Но понятие счастье соединялось у меня только с понятием «муж». Я, испытывая претензии к слишком длительному — девятимесячному! — преддверию материнства, ждала ребенка, но знала, ни на мгновение не сомневалась, что, даже по-сумасшедшему обожая сына, я все равно буду боготворить его меньше, чем мужа. Ибо сильнее любить было попросту нереально.

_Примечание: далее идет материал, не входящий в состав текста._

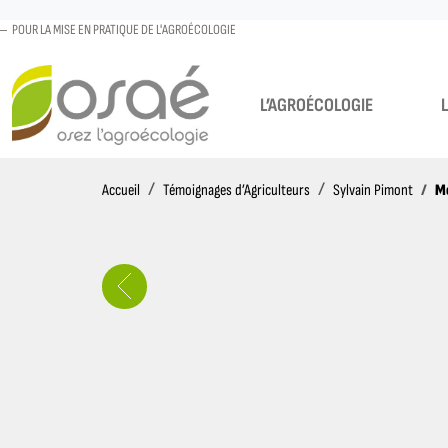
POUR LA MISE EN PRATIQUE DE L'AGROÉCOLOGIE
L’AGROÉCOLOGIE
Accueil
M
Accueil
Témoignages d’Agriculteurs
Sylvain Pimont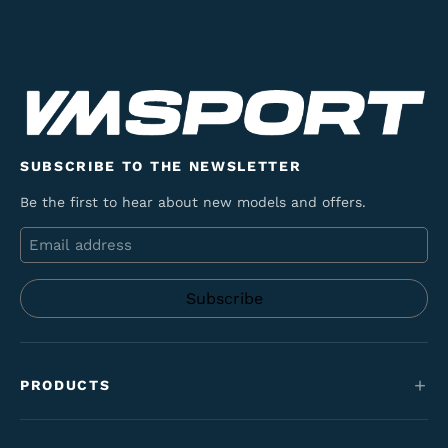
SUBSCRIBE TO THE NEWSLETTER
Be the first to hear about new models and offers.
Email
PRODUCTS
Mountain bikes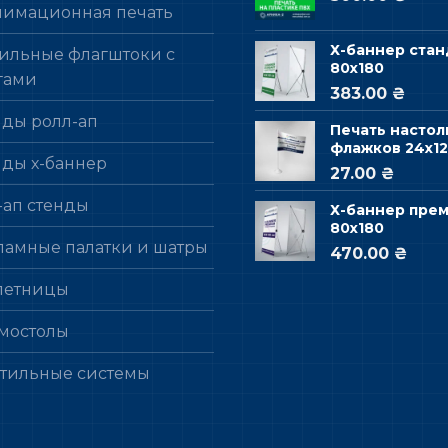
лимационная печать
Х-баннер стан
ильные флагштоки с
80х180
гами
383.00 ₴
нды ролл-ап
Печать настол
флажков 24х12
нды х-баннер
27.00 ₴
-ап стенды
Х-баннер пре
80х180
ламные палатки и шатры
470.00 ₴
летницы
мостолы
стильные системы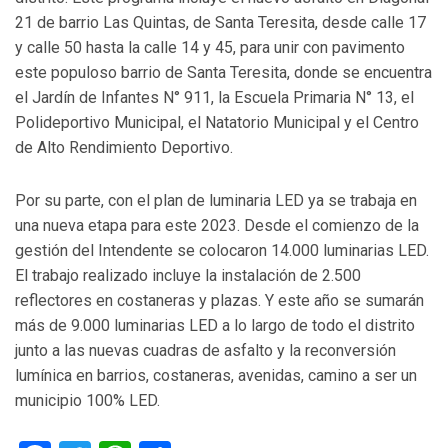
21 de barrio Las Quintas, de Santa Teresita, desde calle 17
y calle 50 hasta la calle 14 y 45, para unir con pavimento
este populoso barrio de Santa Teresita, donde se encuentra
el Jardín de Infantes N° 911, la Escuela Primaria N° 13, el
Polideportivo Municipal, el Natatorio Municipal y el Centro
de Alto Rendimiento Deportivo.
Por su parte, con el plan de luminaria LED ya se trabaja en
una nueva etapa para este 2023. Desde el comienzo de la
gestión del Intendente se colocaron 14.000 luminarias LED.
El trabajo realizado incluye la instalación de 2.500
reflectores en costaneras y plazas. Y este año se sumarán
más de 9.000 luminarias LED a lo largo de todo el distrito
junto a las nuevas cuadras de asfalto y la reconversión
lumínica en barrios, costaneras, avenidas, camino a ser un
municipio 100% LED.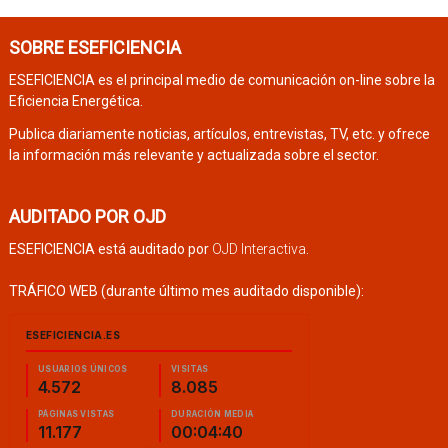
SOBRE ESEFICIENCIA
ESEFICIENCIA es el principal medio de comunicación on-line sobre la
Eficiencia Energética.
Publica diariamente noticias, artículos, entrevistas, TV, etc. y ofrece
la información más relevante y actualizada sobre el sector.
AUDITADO POR OJD
ESEFICIENCIA está auditado por
OJD Interactiva
.
TRÁFICO WEB (durante último mes auditado disponible):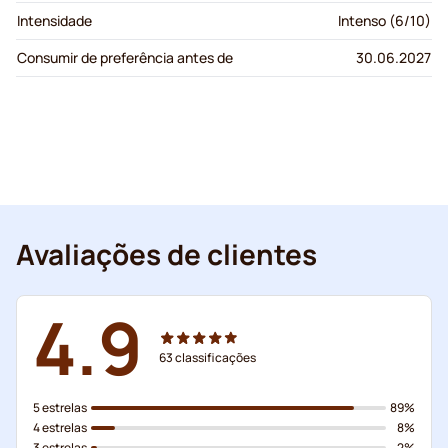
Intensidade
Intenso (6/10)
Consumir de preferência antes de
30.06.2027
Avaliações de clientes
4.9
63
classificações
5 estrelas
89%
4 estrelas
8%
3 estrelas
2%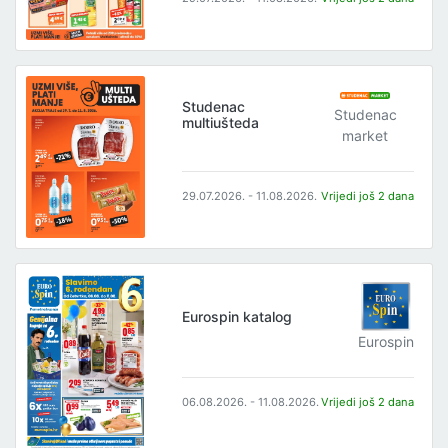
Studenac
Studenac
multiušteda
market
29.07.2026. - 11.08.2026.
Vrijedi još 2 dana
Eurospin katalog
Eurospin
06.08.2026. - 11.08.2026.
Vrijedi još 2 dana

Услышав, что я, обращаясь к еще не появившемуся на свет сыну, произношу его имя, муж выразил удивление. Выразил беззвучным вопросом незаданно добрых глаз, которые источали покой и надежность. Тревожащие эмоции он проявлял лишь в любви ко мне. Только в любви. А в житейской суете и в ненависти ни разу! Он, мне казалось, даже не ведал, что такое злоба и раздраженность. Никогда не повышал голос, но и не понижал… Муж был уверен, что стабильность благотворна не только в экономике, но и в общении между людьми.
— Ты постоянно находишься в санатории «Душевный покой», — говорила мне мама, которая давно уже жила лишь моей жизнью. — О чем еще могу я мечтать?..
Особое спокойствие муж проявлял в ситуациях чрезвычайных. Без промедления начинал действовать. Энергия его воплощалась в поступки, а не в страхи и стрессы, которые лишь отбирают энергию действий.
Мужу казалось, что имя Ефим блеклое, ничего собою не выражает, хотя для меня оно олицетворяло смысл бытия. Узнав, что я намереваюсь сделать сына его тезкой, он ни словом не возразил, а лишь задал незадирчивый вопрос:
— Может, лучше назвать его Венедиктом? В честь моего отца… Роскошное имя!